I'm training a Gaussian Process regressor in a mix of categorical and numerical features, and for most categorical features, the amount of data I have is ok, but some categorical features are really sparse, and I think that makes the model mess up when it's tested against those features.
Is there a way to weight the categorical features (and the categorical features only, because the numerical features go in a continuous range from 0 to 100 and are not directly related with the categorical features) so those which appear less affect the score less.

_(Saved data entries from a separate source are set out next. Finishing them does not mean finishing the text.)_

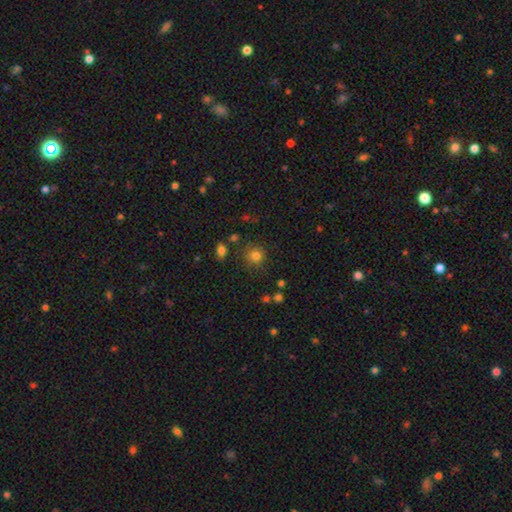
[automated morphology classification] A smooth galaxy with no disk features (80%) that is round (91%).

Vote fractions:
- Smooth or featured? smooth: 80% / star or artifact: 13% / featured or disk: 6%
- How rounded? round: 91% / in between: 9% / cigar-shaped: 1%
- Merging? none: 83% / minor disturbance: 10% / merger: 4% / major disturbance: 3%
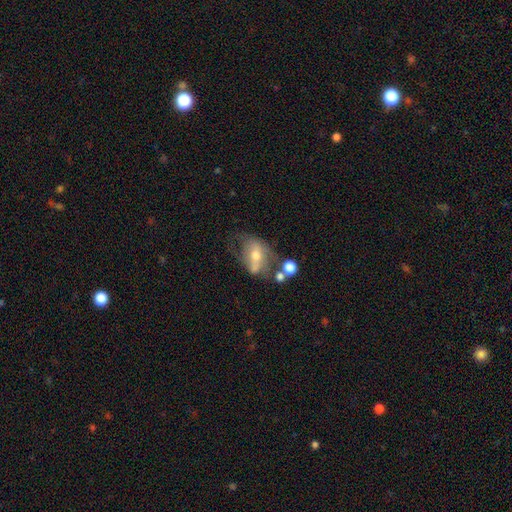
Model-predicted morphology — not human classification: A featured or disk galaxy (50%). Merging: none (34%).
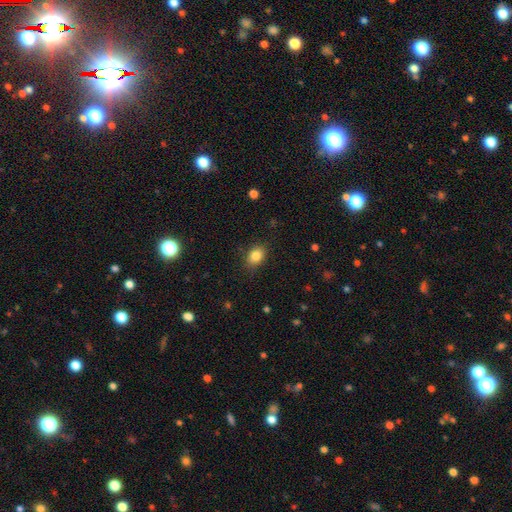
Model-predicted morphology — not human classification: Smooth or featured? smooth (84%)
How rounded? in between (70%)
Merging? none (83%)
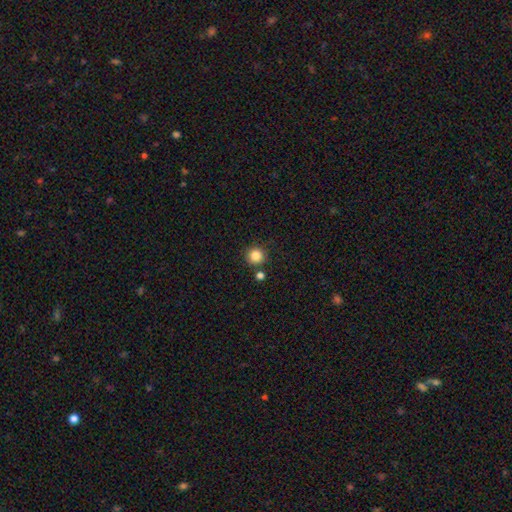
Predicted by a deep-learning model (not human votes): Smooth or featured?
  - smooth: 85% *
  - star or artifact: 11%
  - featured or disk: 4%
How rounded?
  - round: 95% *
  - in between: 4%
  - cigar-shaped: 1%
Merging?
  - none: 84% *
  - minor disturbance: 7%
  - merger: 7%
  - major disturbance: 2%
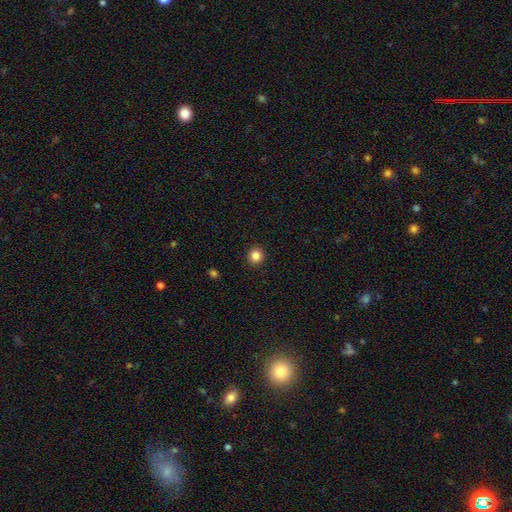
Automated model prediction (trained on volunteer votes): A smooth galaxy with no disk features (85%) that is round (94%). Merging: none (93%).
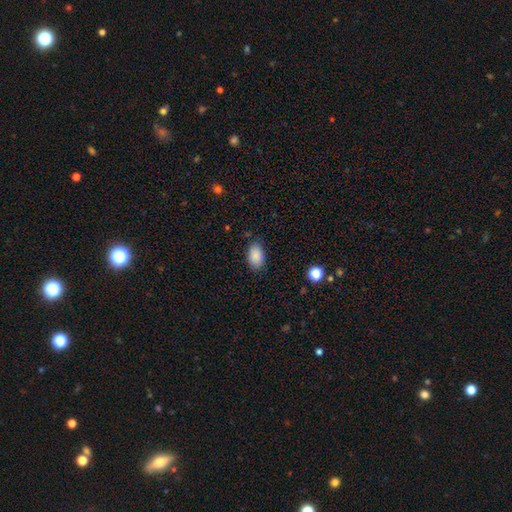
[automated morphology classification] A smooth galaxy with no disk features (88%) that is in between round and cigar-shaped (91%).

Vote fractions:
- Smooth or featured? smooth: 88% / star or artifact: 7% / featured or disk: 5%
- How rounded? in between: 91% / round: 8% / cigar-shaped: 1%
- Merging? none: 80% / minor disturbance: 15% / major disturbance: 3% / merger: 1%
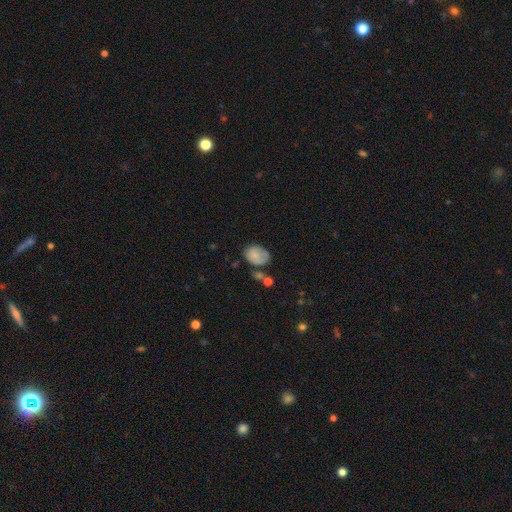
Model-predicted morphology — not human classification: The model was most divided on "merging": none: 52%, minor disturbance: 29%, major disturbance: 10%, merger: 9%. More confident: smooth or featured — smooth (73%); how rounded — in between (66%).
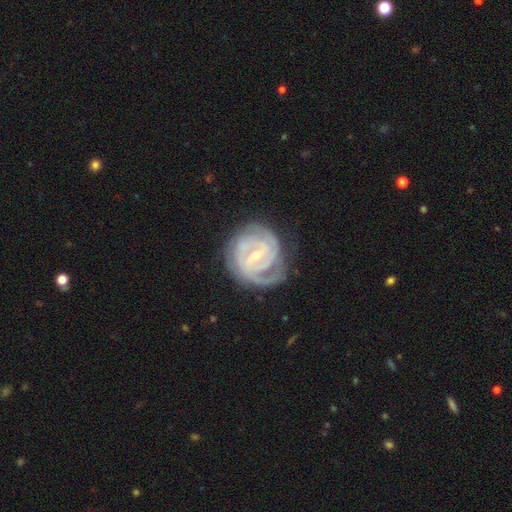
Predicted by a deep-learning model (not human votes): Overall: featured or disk (90%). Edge-on disk: no (97%). Bar: weak (49%; strong 32%). Spiral arms: yes (98%). Spiral arm count: 2 (32%; 3 29%). Spiral winding: tight (76%). Bulge size: small (65%; moderate 32%). Merging: none (71%).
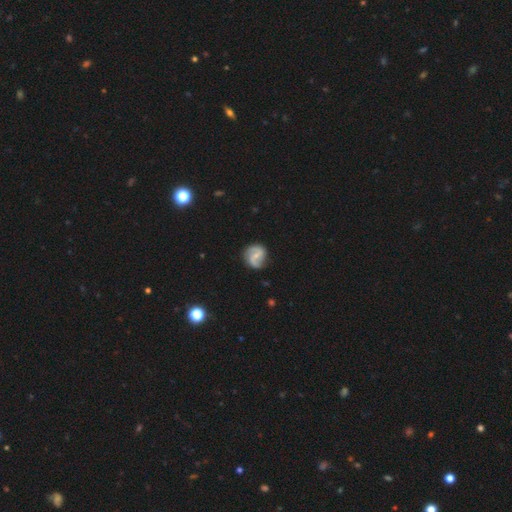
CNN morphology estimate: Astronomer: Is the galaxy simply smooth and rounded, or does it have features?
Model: featured or disk — 82%.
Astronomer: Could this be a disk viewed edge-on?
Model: no — 98%.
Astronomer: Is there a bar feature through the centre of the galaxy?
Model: weak — 49% (runner-up: no, 34%).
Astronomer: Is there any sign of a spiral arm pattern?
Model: yes — 96%.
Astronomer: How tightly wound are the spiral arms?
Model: medium — 47% (runner-up: loose, 35%).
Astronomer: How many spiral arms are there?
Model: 2 — 91%.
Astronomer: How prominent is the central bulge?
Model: small — 60%.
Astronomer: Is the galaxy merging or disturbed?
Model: none — 80%.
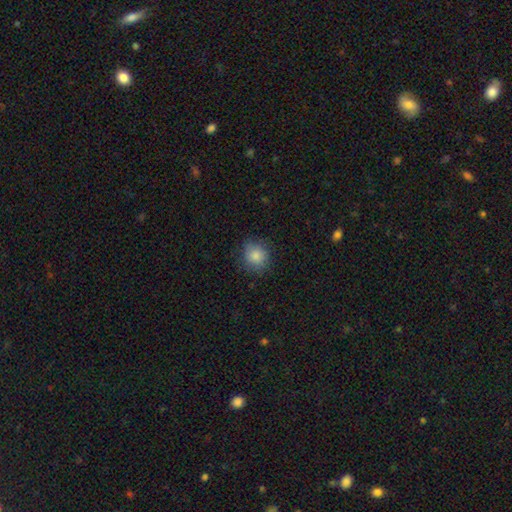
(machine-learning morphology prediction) A smooth galaxy with no disk features (85%) that is round (85%).

Vote fractions:
- Smooth or featured? smooth: 85% / star or artifact: 9% / featured or disk: 6%
- How rounded? round: 85% / in between: 14% / cigar-shaped: 1%
- Merging? none: 81% / minor disturbance: 14% / major disturbance: 4% / merger: 1%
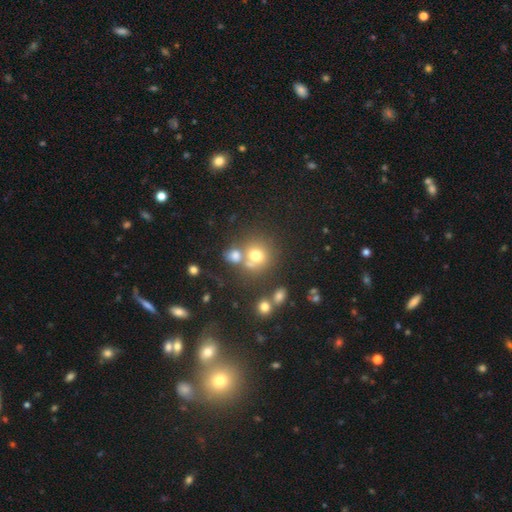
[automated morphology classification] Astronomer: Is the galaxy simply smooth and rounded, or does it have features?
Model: smooth — 70%.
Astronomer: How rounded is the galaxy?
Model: round — 82%.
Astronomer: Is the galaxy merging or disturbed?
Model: none — 53% (runner-up: merger, 31%).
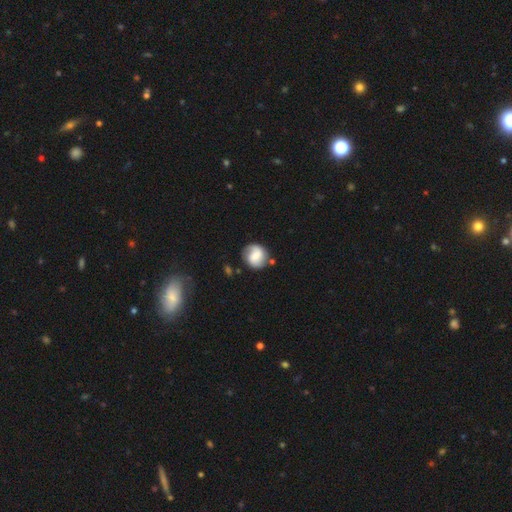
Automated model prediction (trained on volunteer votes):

I've seen the sample_weight parameter in the r2_score function, but I think that won't cut it for me, as it seems to apply the weights in every single column, and I don't want that.

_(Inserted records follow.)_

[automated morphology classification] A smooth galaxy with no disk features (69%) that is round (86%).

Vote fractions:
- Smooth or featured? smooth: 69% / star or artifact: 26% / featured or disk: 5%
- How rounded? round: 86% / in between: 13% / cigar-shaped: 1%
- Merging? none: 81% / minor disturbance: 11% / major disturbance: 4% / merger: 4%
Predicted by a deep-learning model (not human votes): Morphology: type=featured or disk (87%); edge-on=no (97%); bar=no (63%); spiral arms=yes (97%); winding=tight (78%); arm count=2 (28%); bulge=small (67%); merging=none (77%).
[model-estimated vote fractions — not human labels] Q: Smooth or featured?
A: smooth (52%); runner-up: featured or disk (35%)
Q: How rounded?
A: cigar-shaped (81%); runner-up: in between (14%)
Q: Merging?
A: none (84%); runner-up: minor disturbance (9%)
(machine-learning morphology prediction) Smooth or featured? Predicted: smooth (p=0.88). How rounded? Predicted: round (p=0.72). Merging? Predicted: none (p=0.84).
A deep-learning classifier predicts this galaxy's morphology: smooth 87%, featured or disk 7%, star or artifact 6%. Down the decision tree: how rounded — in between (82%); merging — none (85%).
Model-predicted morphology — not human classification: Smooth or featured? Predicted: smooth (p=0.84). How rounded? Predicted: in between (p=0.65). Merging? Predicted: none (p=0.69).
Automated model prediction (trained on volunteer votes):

I've also seen this excelent question and answer about the parameters sample_weights and class_weights, but they don't state whether it's possible to assign weights to certain features only.
I've been trying different things, and I found that you can set the weights for any function doing something like this:
def weighted_r2(y_true, y_pred, sample_weight):
return r2_score(y_true, y_pred, sample_weight=sample_weight)
weighted_r2_scorer = make_scorer(weighted_r2, greater_is_better=True, needs_proba=False, needs_threshold=False, sample_weight=x.index)
That can be fed to the GridSearchCV function and it should work. The only problem with this is that the sample_weight parameter should be the same length as the sample features
I can hear you saying that they are the same, but they aren't, because of cross validation, the sample space gets chopped up in parts (5 by default) and that changes the number of items in the sample space (but not in the weights...), as proof, I give you the error that gets thrown like a thousand times when I run this:
UserWarning: Scoring failed. The score on this train-test partition for these parameters will be set to nan. Details:
Traceback (most recent call last):
File "D:\InSilicoOP-FUAM\INSILICO-OP\.conda\lib\site-packages\sklearn\model_selection\_validation.py", line 767, in _score
scores = scorer(estimator, X_test, y_test)
File "D:\InSilicoOP-FUAM\INSILICO-OP\.conda\lib\site-packages\sklearn\metrics\_scorer.py", line 220, in __call__
return self._score(
File "D:\InSilicoOP-FUAM\INSILICO-OP\.conda\lib\site-packages\sklearn\metrics\_scorer.py", line 268, in _score
return self._sign * self._score_func(y_true, y_pred, **self._kwargs)
File "D:\InSilicoOP-FUAM\INSILICO-OP\src\bayesian_model.py", line 58, in weighted_r2
return r2_score(y_true, y_pred, sample_weight=sample_weight)
File "D:\InSilicoOP-FUAM\INSILICO-OP\.conda\lib\site-packages\sklearn\metrics\_regression.py", line 914, in r2_score
check_consistent_length(y_true, y_pred, sample_weight)
File "D:\InSilicoOP-FUAM\INSILICO-OP\.conda\lib\site-packages\sklearn\utils\validation.py", line 397, in check_consistent_length
raise ValueError(
ValueError: Found input variables with inconsistent numbers of samples: [263, 263, 329]
You can do the math, 263 is indeed 4/5 * 329.
Any help will be welcome